You are enjoying dessert and as you bring a heaping spoonful of ice cream to your mouth your tongue becomes frozen to the silver spoon. Surprisingly your brief entrapment has as much to do with heat as it does with cold.
The most logical suspect in this mystery would be the ice cream, sitting at a temperature below freezing. Very few would suspect it is the metal spoon that is actually responsible for trapping your tongue.
And it is all because metals are great at conducting heat.

Heat causes molecules in a material to vibrate. Once a molecule is vibrating it bumps up against a neighbouring molecule causing it to vibrate as well.

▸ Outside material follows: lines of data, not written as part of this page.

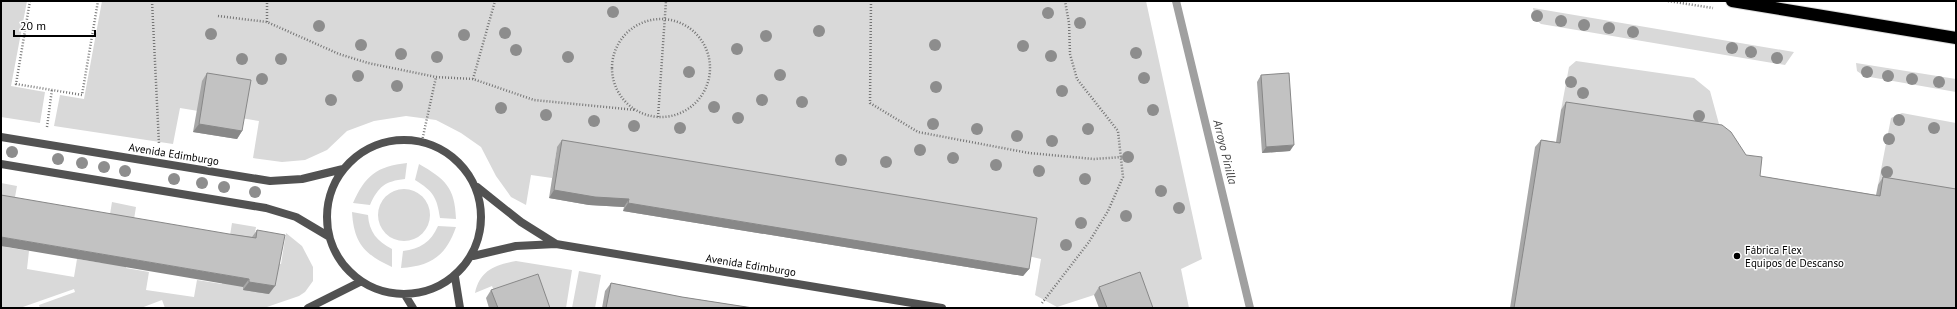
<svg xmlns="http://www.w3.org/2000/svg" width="1957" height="309" font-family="'PT Sans',sans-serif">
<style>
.green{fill:#d9d9d9}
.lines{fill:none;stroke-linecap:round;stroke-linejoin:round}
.stream{stroke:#a0a0a0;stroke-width:8}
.highway-casing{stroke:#dbdbdb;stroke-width:14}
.path{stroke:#747474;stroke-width:2.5;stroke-dasharray:1 2;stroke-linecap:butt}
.street{stroke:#525252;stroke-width:8}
.highway{stroke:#000;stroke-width:12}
.tree{fill:#8d8d8d}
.wall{fill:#a7a7a7}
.shaded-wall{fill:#888}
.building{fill:#c2c2c2;stroke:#888}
.poi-dot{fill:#000;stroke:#fff;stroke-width:1.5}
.labels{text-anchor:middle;stroke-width:3;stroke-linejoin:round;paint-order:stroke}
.street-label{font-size:11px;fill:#000;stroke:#fff}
.poi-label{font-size:11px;fill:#000;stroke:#fff;text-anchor:start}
.water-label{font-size:12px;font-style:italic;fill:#414141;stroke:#fff}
</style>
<rect width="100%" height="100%" fill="#fff"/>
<!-- green -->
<path class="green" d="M1 1H27L11 86 45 92 40 123 1 117Z
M102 1H1146L1202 259 1181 269 1189 308H1144L1094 295 1057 307 1035 295 1041 259 557 147 552 178 531 175 526 205 511 197 496 176 481 147 461 133 436 120 406 116 374 121 347 131 327 150 305 160 282 162 253 158 259 121 180 108 173 144 54 126 60 95 84 99Z
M1533 8 1794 52 1785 65 1541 24 1535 19Z
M1576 61 1694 78 1710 91 1719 124 1716 133 1561 110 1569 67Z
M1856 63 1956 79V92L1864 76 1857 71Z
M1902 113 1956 123V197L1878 185 1891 118Z
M407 163 405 179C385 181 378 187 370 205L353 203C365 176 377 166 407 163Z
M419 164C445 179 455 187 456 219L440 218C437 197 433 191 415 180Z
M1 183 17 186 6 247 29 251 27 269 74 277 77 259 102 263 112 202 136 207 126 268 149 272 146 290 194 297 197 280 222 284 232 223 256 227 254 239 275 263 281 264 286 233 302 246 313 267V281L305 292 299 296 264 308H165L162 300 141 308H40L39 305 75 292 74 289 20 308H1Z
M378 215a26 26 0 1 1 52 0a26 26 0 1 1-52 0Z
M352 212 368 215C369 232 377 241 392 249V267C364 254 354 243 352 212Z
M438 226 456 227C446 256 431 266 401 268L403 251C420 249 431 242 438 226Z
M516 261 572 270 566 308H540L495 294 492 286 475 293C480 270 495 265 516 261Z
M579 271 601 275 595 308H572Z"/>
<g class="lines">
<!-- stream -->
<path class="stream" d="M1176 1 1250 308"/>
<!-- highway casing -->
<g class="highway-casing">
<path id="highway" d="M1732 1 1956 38"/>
</g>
<!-- path -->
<path class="path" d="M30 1 16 84 82 95 98 1
M152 1 159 144
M871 1 870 103 918 132 1029 153 1094 159 1122 157
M1668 1 1713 8
M218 16 267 22 339 54 368 63 436 77 473 79 534 100 636 110
M612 68a49 49 0 1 1 98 0a49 49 0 1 1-98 0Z
M267 22V1
M473 79 495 1
M658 117 666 1
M47 127 52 89
M422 141 436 77
M1042 303 1089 242 1108 211 1123 177 1118 131 1077 79 1070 54 1069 23 1065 1"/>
<!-- street -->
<path class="street" d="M1 137 270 181 302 179 343 169
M327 217a77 77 0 1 1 154 0a77 77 0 1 1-154 0Z
M1 164 266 208 296 217 328 236
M477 187 521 222 556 244
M473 256 516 246 556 244 942 308
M455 277 460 308
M405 295 413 308
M308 308 360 282"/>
<!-- highway -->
<use href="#highway" class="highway"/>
</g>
<!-- trees -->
<g class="tree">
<circle cx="613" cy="12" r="6"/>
<circle cx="1048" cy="13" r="6"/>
<circle cx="1537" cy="16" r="6"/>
<circle cx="1561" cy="21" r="6"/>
<circle cx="1080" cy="23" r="6"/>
<circle cx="1584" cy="25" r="6"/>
<circle cx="319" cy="26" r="6"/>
<circle cx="1609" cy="28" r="6"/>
<circle cx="819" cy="31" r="6"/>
<circle cx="1633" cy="32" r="6"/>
<circle cx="505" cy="33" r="6"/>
<circle cx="211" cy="34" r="6"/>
<circle cx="464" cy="35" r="6"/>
<circle cx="766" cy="36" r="6"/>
<circle cx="361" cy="45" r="6"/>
<circle cx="935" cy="45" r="6"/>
<circle cx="1023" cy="46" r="6"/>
<circle cx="1732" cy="48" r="6"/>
<circle cx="737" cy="49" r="6"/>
<circle cx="516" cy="50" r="6"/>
<circle cx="1751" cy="52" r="6"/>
<circle cx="1136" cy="53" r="6"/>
<circle cx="401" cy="54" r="6"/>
<circle cx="1051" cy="56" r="6"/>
<circle cx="437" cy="57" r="6"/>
<circle cx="568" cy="57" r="6"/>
<circle cx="1777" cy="58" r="6"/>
<circle cx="242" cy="59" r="6"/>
<circle cx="281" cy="59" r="6"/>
<circle cx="689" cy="72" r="6"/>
<circle cx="1867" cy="72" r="6"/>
<circle cx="780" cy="75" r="6"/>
<circle cx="358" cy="76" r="6"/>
<circle cx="1888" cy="76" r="6"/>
<circle cx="1144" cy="78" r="6"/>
<circle cx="262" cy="79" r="6"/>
<circle cx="1912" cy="79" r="6"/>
<circle cx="1571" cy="82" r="6"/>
<circle cx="1939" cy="82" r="6"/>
<circle cx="397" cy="86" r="6"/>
<circle cx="936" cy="87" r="6"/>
<circle cx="1062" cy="91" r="6"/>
<circle cx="1583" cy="93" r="6"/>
<circle cx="331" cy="100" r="6"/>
<circle cx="762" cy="100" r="6"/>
<circle cx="802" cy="102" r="6"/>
<circle cx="714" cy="107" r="6"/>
<circle cx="501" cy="108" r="6"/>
<circle cx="1153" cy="110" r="6"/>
<circle cx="546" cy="115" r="6"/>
<circle cx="1699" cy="116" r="6"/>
<circle cx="738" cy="118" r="6"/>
<circle cx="1899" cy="120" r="6"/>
<circle cx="594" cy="121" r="6"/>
<circle cx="933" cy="124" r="6"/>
<circle cx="634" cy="126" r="6"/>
<circle cx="680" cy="128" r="6"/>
<circle cx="1934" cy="128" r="6"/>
<circle cx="977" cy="129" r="6"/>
<circle cx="1088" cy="129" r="6"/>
<circle cx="1017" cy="136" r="6"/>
<circle cx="1889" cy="139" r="6"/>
<circle cx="1052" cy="141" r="6"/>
<circle cx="920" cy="150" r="6"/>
<circle cx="12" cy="152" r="6"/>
<circle cx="1128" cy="157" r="6"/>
<circle cx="953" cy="158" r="6"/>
<circle cx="58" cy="159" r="6"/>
<circle cx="841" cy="160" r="6"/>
<circle cx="886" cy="162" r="6"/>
<circle cx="82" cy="163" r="6"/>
<circle cx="996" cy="165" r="6"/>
<circle cx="104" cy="167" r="6"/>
<circle cx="125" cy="171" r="6"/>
<circle cx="1039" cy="171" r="6"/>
<circle cx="1887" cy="172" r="6"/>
<circle cx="174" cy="179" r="6"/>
<circle cx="1085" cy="179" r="6"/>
<circle cx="202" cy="183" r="6"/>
<circle cx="224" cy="187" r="6"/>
<circle cx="1161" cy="191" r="6"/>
<circle cx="255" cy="192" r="6"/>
<circle cx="1179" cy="208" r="6"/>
<circle cx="1126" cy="216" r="6"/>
<circle cx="1081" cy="223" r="6"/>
<circle cx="1066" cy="245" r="6"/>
</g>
<!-- wall -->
<path class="wall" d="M207 73 242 131 237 139 193 132 202 81Z
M1261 75 1290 151 1262 153 1257 82Z
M1566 102 1760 176 1876 195 1878 185 1883 177 1956 308H1510L1535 147 1541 140 1556 142 1561 110Z
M562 140 1029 269 1023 276 623 211 624 207 589 205 549 198 557 147Z
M257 230 269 294 243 290V287L229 234 252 237Z
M611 283 682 297 753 308H602L605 291Z
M1099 287 1153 308H1099L1094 295Z
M491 290 550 308H489L486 298Z"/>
<!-- shaded-wall -->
<path class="shaded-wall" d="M199 124 242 131 237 139 193 132Z
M1294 145 1290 151 1262 153 1266 147Z
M554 190 629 199 624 207 589 205 549 198Z
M628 203 1029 269 1023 276 623 211Z
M1 237 249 279 243 287 1 246Z
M249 282 275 286 269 294 243 290Z"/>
<!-- building -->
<path class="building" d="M207 73 251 80 242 131 199 124Z
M1289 73 1294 145 1266 147 1261 75Z
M1566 102 1722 125 1731 132 1746 155 1762 157 1760 176 1880 196 1883 177 1956 189V308H1514L1541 140 1560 143Z
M562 140 1037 218 1029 269 628 203 629 199 595 197 554 190Z
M1 195 229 234 256 238 257 230 285 235 275 286 249 282V279L1 237Z
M1140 272 1153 308H1107L1099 287Z
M538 274 550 308H498L491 290Z
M611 283 682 297 753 308H606Z"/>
<!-- markers -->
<circle class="poi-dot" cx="1737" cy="256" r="4"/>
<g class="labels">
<!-- street labels -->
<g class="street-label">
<text transform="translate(174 154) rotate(9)" y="4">Avenida Edimburgo</text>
<text transform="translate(751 265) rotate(9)" y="4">Avenida Edimburgo</text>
</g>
<!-- poi labels -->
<g class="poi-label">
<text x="1745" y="254">Fábrica Flex<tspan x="1745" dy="13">Equipos de Descanso</tspan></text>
</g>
<!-- water labels -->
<g class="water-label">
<text transform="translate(1225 152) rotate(76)" y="4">Arroyo Pinilla</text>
</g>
</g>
<!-- border -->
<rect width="1957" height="309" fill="none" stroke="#000000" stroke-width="4"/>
<!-- scale -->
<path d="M14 30v6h81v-6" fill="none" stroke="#000000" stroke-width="2"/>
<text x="20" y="30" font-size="12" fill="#000000" stroke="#ffffff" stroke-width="3" paint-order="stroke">20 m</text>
</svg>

Metal molecules are very tightly packed together meaning this chain reaction of vibrations will pass through them very quickly.
Metal also contains large numbers of free electrons. These electrons move freely through a metal structure absorbing heat energy and passing it along quickly as it crashes and collides with atoms and other electrons.
If a metal spoon is placed in a hot cup of tea, the molecules in the end of the spoon below the water level have more thermal energy than the ones at the cold end. Those ‘hot’ molecules bounce around, setting in motion ‘colder’ ones until that heat has been transferred up the length of the spoon.
Among metals silver is the best conductor of heat and lead is poorest. Of the more common metals, copper and aluminum have the highest thermal conductivity while steel and bronze have the least.
Back to that delicious ice cream. When your tongue makes contact with a cold spoon the metal in the spoon is conducting heat from your tongue. As your tongue cools it alerts your body that it needs to send warmth that way in the form of blood and heat energy. The spoon absorbs that heat as well, literally drawing the warmth from your tongue faster than your body can provide it. As a result, the liquid saliva on your tongue freezes, forming a bond between the spoon and your tongue.
In fact any part of your body that touches metal that is below body temperature will feel cold to the touch. Alternately hot metal will quickly transfer its heat to bare skin.
Wood, plastic, and rubber are not good heat conductors. In fact wood is 150 times less conductive than stainless steel.
As poor conductors of heat, a wood or plastic spoon is a far better choice if you want to avoid the perils of ‘sticky’ spoons. They won’t cool the surface of your tongue faster than your body can heat it up. They may even insulate it from an extreme temperature.